◆ Task instructions
Each entry should be written out again exactly, so that nothing is lost.

Saved data entries:

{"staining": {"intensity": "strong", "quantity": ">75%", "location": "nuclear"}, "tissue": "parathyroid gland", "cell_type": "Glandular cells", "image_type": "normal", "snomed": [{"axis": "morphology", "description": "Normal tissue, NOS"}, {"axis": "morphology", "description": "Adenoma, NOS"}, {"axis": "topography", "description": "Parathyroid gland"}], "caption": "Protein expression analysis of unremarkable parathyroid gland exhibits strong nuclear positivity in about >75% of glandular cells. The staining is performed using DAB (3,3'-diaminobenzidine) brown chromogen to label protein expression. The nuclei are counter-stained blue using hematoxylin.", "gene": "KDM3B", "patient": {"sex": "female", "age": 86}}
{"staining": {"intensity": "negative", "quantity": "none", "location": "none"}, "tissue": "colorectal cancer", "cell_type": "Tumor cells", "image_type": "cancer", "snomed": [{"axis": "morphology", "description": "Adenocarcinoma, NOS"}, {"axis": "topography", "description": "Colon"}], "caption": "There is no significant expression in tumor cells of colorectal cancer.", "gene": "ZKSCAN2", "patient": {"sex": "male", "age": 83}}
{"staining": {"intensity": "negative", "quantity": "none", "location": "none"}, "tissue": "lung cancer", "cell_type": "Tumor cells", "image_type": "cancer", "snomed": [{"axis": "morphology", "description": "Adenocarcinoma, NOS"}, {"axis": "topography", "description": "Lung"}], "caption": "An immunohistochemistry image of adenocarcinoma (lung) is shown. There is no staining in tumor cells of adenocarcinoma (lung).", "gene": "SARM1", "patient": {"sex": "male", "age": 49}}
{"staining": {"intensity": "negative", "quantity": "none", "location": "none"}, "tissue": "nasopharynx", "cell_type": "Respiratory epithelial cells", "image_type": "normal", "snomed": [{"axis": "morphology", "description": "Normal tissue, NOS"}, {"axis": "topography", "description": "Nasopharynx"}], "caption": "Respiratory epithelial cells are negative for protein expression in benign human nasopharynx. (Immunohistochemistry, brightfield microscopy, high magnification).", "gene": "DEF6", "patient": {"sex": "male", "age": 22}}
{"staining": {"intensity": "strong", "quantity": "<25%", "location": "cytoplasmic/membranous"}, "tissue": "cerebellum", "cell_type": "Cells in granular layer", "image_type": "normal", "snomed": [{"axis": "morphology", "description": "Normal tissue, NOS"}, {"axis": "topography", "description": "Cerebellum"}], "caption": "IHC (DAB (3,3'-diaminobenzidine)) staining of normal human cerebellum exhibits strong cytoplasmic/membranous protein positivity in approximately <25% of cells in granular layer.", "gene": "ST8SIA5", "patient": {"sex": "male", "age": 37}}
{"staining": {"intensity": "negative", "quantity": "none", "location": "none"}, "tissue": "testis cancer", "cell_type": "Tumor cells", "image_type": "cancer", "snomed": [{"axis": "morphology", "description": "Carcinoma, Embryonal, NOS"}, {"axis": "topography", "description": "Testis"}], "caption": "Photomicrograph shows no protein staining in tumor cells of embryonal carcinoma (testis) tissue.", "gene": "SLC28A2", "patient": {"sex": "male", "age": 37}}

◆ Result of this task
{"staining": {"intensity": "strong", "quantity": ">75%", "location": "nuclear"}, "tissue": "parathyroid gland", "cell_type": "Glandular cells", "image_type": "normal", "snomed": [{"axis": "morphology", "description": "Normal tissue, NOS"}, {"axis": "morphology", "description": "Adenoma, NOS"}, {"axis": "topography", "description": "Parathyroid gland"}], "caption": "Protein expression analysis of unremarkable parathyroid gland exhibits strong nuclear positivity in about >75% of glandular cells. The staining is performed using DAB (3,3'-diaminobenzidine) brown chromogen to label protein expression. The nuclei are counter-stained blue using hematoxylin.", "gene": "KDM3B", "patient": {"sex": "female", "age": 86}}
{"staining": {"intensity": "negative", "quantity": "none", "location": "none"}, "tissue": "colorectal cancer", "cell_type": "Tumor cells", "image_type": "cancer", "snomed": [{"axis": "morphology", "description": "Adenocarcinoma, NOS"}, {"axis": "topography", "description": "Colon"}], "caption": "There is no significant expression in tumor cells of colorectal cancer.", "gene": "ZKSCAN2", "patient": {"sex": "male", "age": 83}}
{"staining": {"intensity": "negative", "quantity": "none", "location": "none"}, "tissue": "lung cancer", "cell_type": "Tumor cells", "image_type": "cancer", "snomed": [{"axis": "morphology", "description": "Adenocarcinoma, NOS"}, {"axis": "topography", "description": "Lung"}], "caption": "An immunohistochemistry image of adenocarcinoma (lung) is shown. There is no staining in tumor cells of adenocarcinoma (lung).", "gene": "SARM1", "patient": {"sex": "male", "age": 49}}
{"staining": {"intensity": "negative", "quantity": "none", "location": "none"}, "tissue": "nasopharynx", "cell_type": "Respiratory epithelial cells", "image_type": "normal", "snomed": [{"axis": "morphology", "description": "Normal tissue, NOS"}, {"axis": "topography", "description": "Nasopharynx"}], "caption": "Respiratory epithelial cells are negative for protein expression in benign human nasopharynx. (Immunohistochemistry, brightfield microscopy, high magnification).", "gene": "DEF6", "patient": {"sex": "male", "age": 22}}
{"staining": {"intensity": "strong", "quantity": "<25%", "location": "cytoplasmic/membranous"}, "tissue": "cerebellum", "cell_type": "Cells in granular layer", "image_type": "normal", "snomed": [{"axis": "morphology", "description": "Normal tissue, NOS"}, {"axis": "topography", "description": "Cerebellum"}], "caption": "IHC (DAB (3,3'-diaminobenzidine)) staining of normal human cerebellum exhibits strong cytoplasmic/membranous protein positivity in approximately <25% of cells in granular layer.", "gene": "ST8SIA5", "patient": {"sex": "male", "age": 37}}
{"staining": {"intensity": "negative", "quantity": "none", "location": "none"}, "tissue": "testis cancer", "cell_type": "Tumor cells", "image_type": "cancer", "snomed": [{"axis": "morphology", "description": "Carcinoma, Embryonal, NOS"}, {"axis": "topography", "description": "Testis"}], "caption": "Photomicrograph shows no protein staining in tumor cells of embryonal carcinoma (testis) tissue.", "gene": "SLC28A2", "patient": {"sex": "male", "age": 37}}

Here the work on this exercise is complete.